Wednesday, October 12, 2016

Scares Are Minimal In The First Paranormal Activity, The One That Started It All

Though it may have been released in 2009, Paranormal Activity was actually filmed in 2006 (something reflected in on-screen text in the film itself), an entire decade ago and a year before the first iPhone was released. Imagine how much technology has changed in the years since then. Everyone's got a portable camera/computer/entertainment system residing in their pocket now and entire films (like Tangerine) are filmed on people's phones now. Analyzing how much technology has changed in the epoch since Paranormal Activity was filmed provides a lot more entertainment than the movie itself, which is just disposable horror fare at the end of the day.

The story of Paranormal Activity is a simple one, telling the tale of a young couple, Katie (Katie Featherstone) and Micah (Micah Sloate), grappling with a demon that's attached itself to Katie since she was young. Throughout the running time, we watch the terrifying sight of fade-in/fade-out transitions between shots that utterly decimate the illusion that this is actual found-footage. Spooky! There's also endless sequences of the two sleeping and suddenly....a door moves on its own. The terror! John Carpenter and Wes Craven are shaking in their knees!

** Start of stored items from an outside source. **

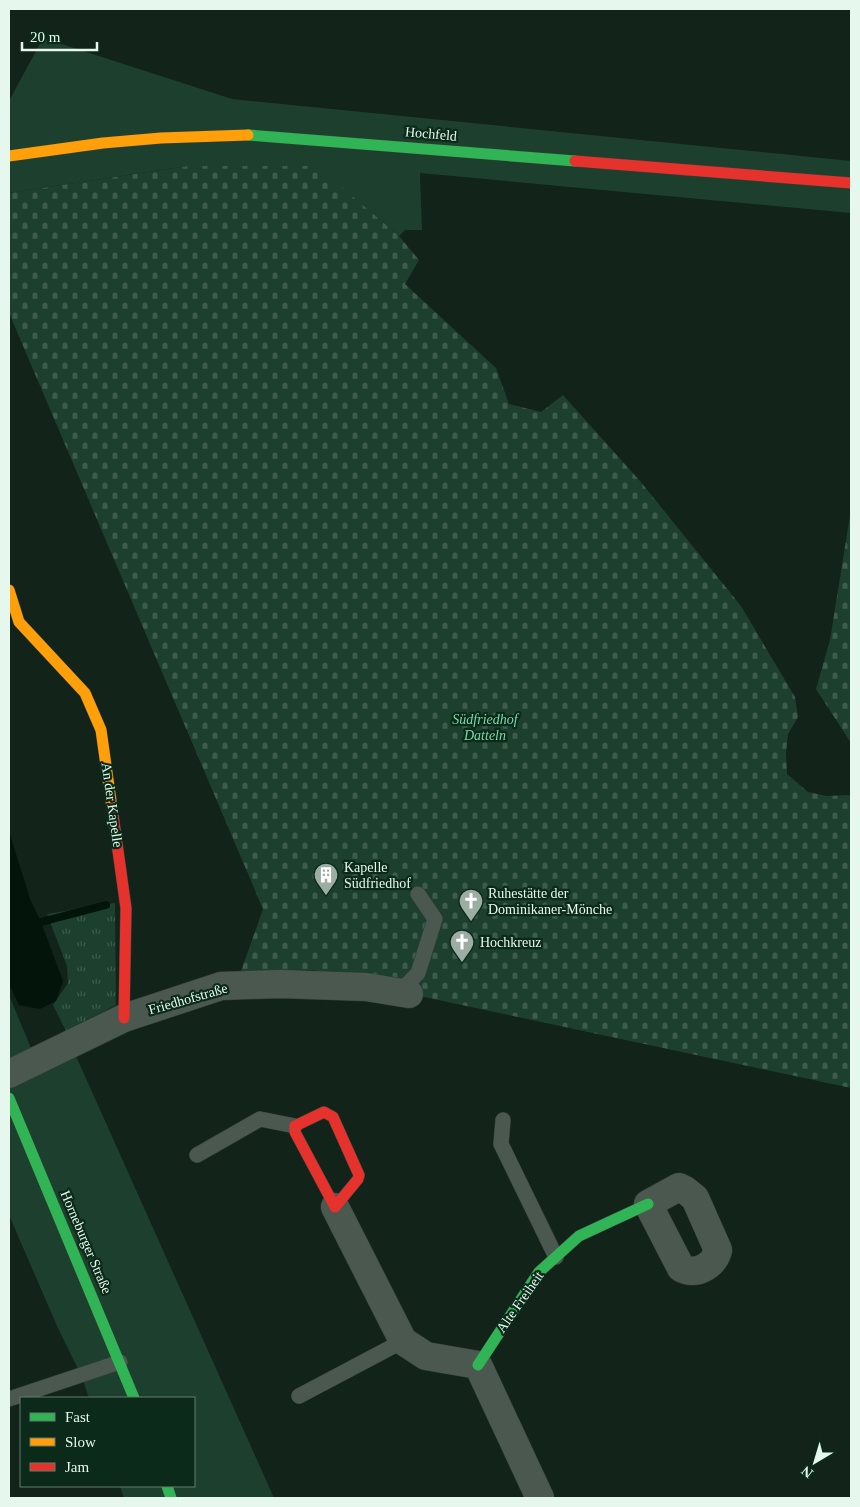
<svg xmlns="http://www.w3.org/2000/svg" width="860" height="1507" viewBox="0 0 860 1507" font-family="'Times New Roman',serif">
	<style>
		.grass { fill: #1c402d }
		.cemetery { fill: url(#cemetery-stones) }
		.park { fill: url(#park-tufts) }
		.water { fill: #03140b }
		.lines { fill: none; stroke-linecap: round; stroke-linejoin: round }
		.stream { stroke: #03140b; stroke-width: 8 }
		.lane-casing { stroke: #323f38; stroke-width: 16 }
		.street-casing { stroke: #323f38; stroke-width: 29 }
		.fast-casing { stroke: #323f38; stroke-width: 12 }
		.slow-casing { stroke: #323f38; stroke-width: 12 }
		.jam-casing { stroke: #323f38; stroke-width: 12 }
		.lane { stroke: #4b5850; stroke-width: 15 }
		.street { stroke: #4b5850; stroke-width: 28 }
		.fast { stroke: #30b455; stroke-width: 11 }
		.slow { stroke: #ff9f0a; stroke-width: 11 }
		.jam { stroke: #e5322d; stroke-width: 11 }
		.labels { text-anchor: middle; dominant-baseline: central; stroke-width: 4.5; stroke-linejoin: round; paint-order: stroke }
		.street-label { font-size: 14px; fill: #e6f8ed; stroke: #0b2a1a }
		.park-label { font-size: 14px; font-style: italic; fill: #7fd7a6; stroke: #0b2a1a }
		.poi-label { font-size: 14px; fill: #e6f8ed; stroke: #0b2a1a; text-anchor: start }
	</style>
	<defs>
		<pattern id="cemetery-stones" width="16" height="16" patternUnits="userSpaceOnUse" patternTransform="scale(1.25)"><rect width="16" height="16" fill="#1c402d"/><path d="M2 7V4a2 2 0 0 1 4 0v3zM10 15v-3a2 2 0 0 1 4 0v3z" fill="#3d5c4c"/></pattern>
		<pattern id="park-tufts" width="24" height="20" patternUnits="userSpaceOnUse" patternTransform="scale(1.25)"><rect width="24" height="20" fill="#1c402d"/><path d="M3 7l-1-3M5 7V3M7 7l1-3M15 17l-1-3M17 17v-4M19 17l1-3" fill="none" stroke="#3d5c4c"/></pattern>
	</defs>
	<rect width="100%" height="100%" fill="#12231a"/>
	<!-- grass -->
	<path class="grass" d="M43,38L232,99L851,161V213L420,173L422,230H405L399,236L316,166H188L9,193V101Z
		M9,995L31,1048L71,1045L274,1498H174L169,1486H194V1398H89L81,1375L57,1326L9,1215Z
		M120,1486H167L172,1498H124Z"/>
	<!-- cemetery -->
	<path class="cemetery" d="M188,166H317L399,236L419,260L405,284L496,368L509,404L541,412L563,395L640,481L741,606L795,697L798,717L788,734L786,753L787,774L808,792L827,796L849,795L851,800V1088L410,994L367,987L313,970L240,974L263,909L9,313V193Z
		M851,509V743L816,689L830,640Z"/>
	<!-- park -->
	<path class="park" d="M115,903L116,1005L66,1031L53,1005L68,983L67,966L47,914Z"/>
	<!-- water -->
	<path class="water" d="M9,831L30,899L41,922L63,981L56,1001L40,1009L19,1005L9,984Z"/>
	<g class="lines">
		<!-- stream -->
		<path class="stream" d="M41,922L106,905"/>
		<defs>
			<path id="lane" d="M399,993L418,973L435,919L418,894
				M503,1120L501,1144L556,1257
				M197,1155L260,1119L295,1126
				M299,1396L403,1341
				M9,1399L120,1362"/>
			<path id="street" d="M9,1074L124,1018L221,986L280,984L366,987L409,994
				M679,1187L685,1190L695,1198L718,1250C714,1266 696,1276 681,1268L648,1204Z
				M335,1207L403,1341L426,1356L478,1365L540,1498"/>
			<path id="fast" d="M248,135L575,161
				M9,1098L134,1398
				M478,1365L539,1272L579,1236L648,1204
				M167,1486L171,1498"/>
			<path id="slow" d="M9,156L103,143L161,138L248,135
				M9,590L19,622L85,693L101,730L112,808"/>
			<path id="jam" d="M575,161L851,183
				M112,808L126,908L124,1018
				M324,1112L333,1117L359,1175L358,1179L335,1207L295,1132V1126Z"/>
		</defs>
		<!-- lane casing -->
		<use href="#lane" class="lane-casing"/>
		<!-- street casing -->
		<use href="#street" class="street-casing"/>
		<!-- fast casing -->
		<use href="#fast" class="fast-casing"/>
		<!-- slow casing -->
		<use href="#slow" class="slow-casing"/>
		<!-- jam casing -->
		<use href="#jam" class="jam-casing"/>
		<!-- lane -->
		<use href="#lane" class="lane"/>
		<!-- street -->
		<use href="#street" class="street"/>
		<!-- fast -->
		<use href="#fast" class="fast"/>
		<!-- slow -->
		<use href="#slow" class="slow"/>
		<!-- jam -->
		<use href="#jam" class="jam"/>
	</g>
	<!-- icons -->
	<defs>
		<symbol id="building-pin" viewBox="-11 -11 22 30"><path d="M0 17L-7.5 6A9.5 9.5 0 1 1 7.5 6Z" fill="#9cada3" stroke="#0b2a1a"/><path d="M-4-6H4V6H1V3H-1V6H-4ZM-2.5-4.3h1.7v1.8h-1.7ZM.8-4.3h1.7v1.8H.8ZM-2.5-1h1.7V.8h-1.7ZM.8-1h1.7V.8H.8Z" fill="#fff"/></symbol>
		<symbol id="church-pin" viewBox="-11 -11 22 30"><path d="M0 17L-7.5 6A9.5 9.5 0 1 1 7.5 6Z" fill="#9cada3" stroke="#0b2a1a"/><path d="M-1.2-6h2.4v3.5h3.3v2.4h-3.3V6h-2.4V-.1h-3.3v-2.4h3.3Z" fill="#fff"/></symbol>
	</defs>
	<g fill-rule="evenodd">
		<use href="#building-pin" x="312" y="861" width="28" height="38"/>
		<use href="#church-pin" x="457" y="887" width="28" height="38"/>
		<use href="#church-pin" x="448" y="928" width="28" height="38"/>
	</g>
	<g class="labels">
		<!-- street labels -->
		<g class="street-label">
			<text transform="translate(431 134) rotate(5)">Hochfeld</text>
			<text transform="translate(112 805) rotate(82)">An der Kapelle</text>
			<text transform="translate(188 999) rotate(-16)">Friedhofstraße</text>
			<text transform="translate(86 1242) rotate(67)">Horneburger Straße</text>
			<text transform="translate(520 1302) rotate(-55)">Alte Freiheit</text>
		</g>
		<!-- park labels -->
		<g class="park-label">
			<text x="485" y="719">Südfriedhof<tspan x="485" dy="16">Datteln</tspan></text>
		</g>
		<!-- poi labels -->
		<g class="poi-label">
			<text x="344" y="867">Kapelle<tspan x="344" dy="16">Südfriedhof</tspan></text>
			<text x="488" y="893">Ruhestätte der<tspan x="488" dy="16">Dominikaner-Mönche</tspan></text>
			<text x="480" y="942">Hochkreuz</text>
		</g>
	</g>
	<!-- border -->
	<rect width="860" height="1507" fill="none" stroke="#e6f8ed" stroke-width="20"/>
	<!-- legend -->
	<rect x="20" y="1397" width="175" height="90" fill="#0b2a1a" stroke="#637c6e"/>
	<rect x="30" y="1413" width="25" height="8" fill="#30b455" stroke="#637c6e"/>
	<text x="65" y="1422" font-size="15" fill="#e6f8ed">Fast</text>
	<rect x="30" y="1438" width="25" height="8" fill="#ff9f0a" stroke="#637c6e"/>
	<text x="65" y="1447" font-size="15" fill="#e6f8ed">Slow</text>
	<rect x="30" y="1463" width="25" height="8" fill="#e5322d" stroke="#637c6e"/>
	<text x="65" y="1472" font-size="15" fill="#e6f8ed">Jam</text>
	<!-- north arrow -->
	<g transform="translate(815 1462) rotate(218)" stroke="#0b2a1a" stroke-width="4" paint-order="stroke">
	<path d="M0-4L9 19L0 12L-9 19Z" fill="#e6f8ed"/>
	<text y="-8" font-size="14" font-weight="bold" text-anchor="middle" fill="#e6f8ed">N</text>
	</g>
	<!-- scale -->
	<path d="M22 42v8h75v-8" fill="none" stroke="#e6f8ed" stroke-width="2.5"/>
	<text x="30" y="42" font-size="15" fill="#e6f8ed" stroke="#0b2a1a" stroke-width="4" paint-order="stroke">20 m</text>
</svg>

Truth be told, Paranormal Activity's restraint in terms of the scares it orchestrates is admirable, since the limited budget of the enterprise has director Oren Peli coming up with more low-key ways to frighten the audience that don't rely on jump scares and gratuitous blood. The problem here is there's no interesting characters to latch onto in this story which is a serious issue considering so much of the running time is dedicated to Katie and Micah in the daytime coming to terms with the potentially grisly ramifications of having a demon be so obsessed with you.

Neither of these two are all that compelling and it becomes more of an endurance test trying to get through their extended dialogue sequences and the night-time set scenes where the majority of the scares occur aren't nearly terrifying enough to compensate for the tedium that consumes the motion picture. The only really scary scene to speak of is a very true-to-life moment where Katie breaks down after reading on the internet what kind of fate befell other individuals who were possessed by similarly fervent demons.

There's a sense of authenticity in this scene, relying on a raw depiction of a human being coming to terms with a looming threat, that the rest of the movie could have desperately used. Otherwise, it's just a rote horror movie exercise more admirable (thanks to the sense of restraint on display and the fact that a movie this cheap and home-made managed to land major worldwide distribution) than actually entertaining or scary. For a far scarier way to do a prudence-laden found-footage horror movie, watch The Blair Witch Project or Cloverfield, both of which manage to tap into universal fears under heightened circumstances in far more terrifying ways.

As for Paranormal Activity, well, it's just not very terrifying or even memorable, truth be told. In the decade since Paranormal Activity was film, it isn't just methods of filming video that have changed. The found-footage genre exploded after Cloverfield and Paranormal Activity provided a one-two punch for the format of filming at the tail end of the first decade of this century. Since then, the likes of Chronicle, The Visit, The Gallows and five(!!!) follow-ups to the original Paranormal Activity film have inhabited this genre. The sort of ripple effect Paranormal Activity is yet another aspect separate from the movie itself that's way more interesting to talk about than the original Paranormal Activity.